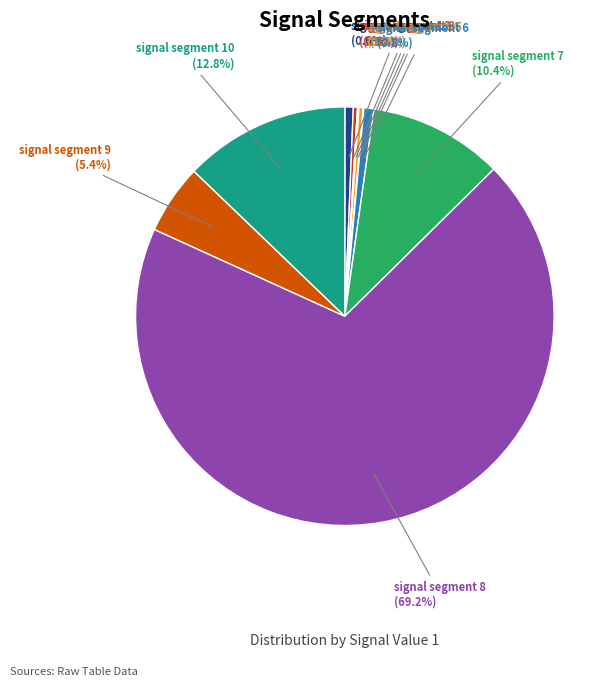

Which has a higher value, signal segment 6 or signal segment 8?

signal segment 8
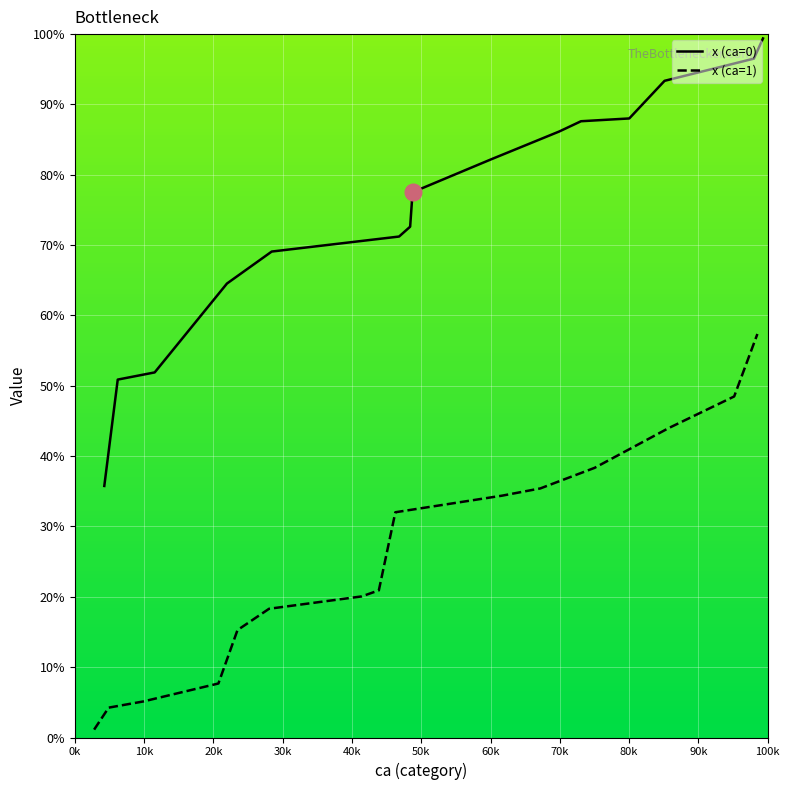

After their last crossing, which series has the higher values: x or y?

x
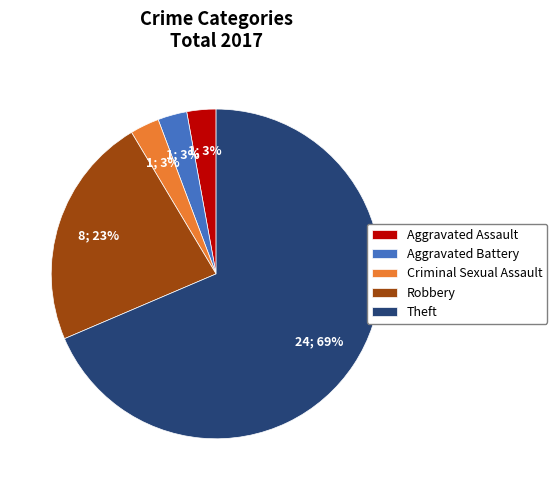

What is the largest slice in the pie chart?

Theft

--------------------------------

▶ Aim of the exercise: Pull every text line from all the records above and reproduce each one verbatim, leaving out the pictures.

▶ Solution for this problem:
Which has a higher value, signal segment 6 or signal segment 8?

signal segment 8

After their last crossing, which series has the higher values: x or y?

x

What is the largest slice in the pie chart?

Theft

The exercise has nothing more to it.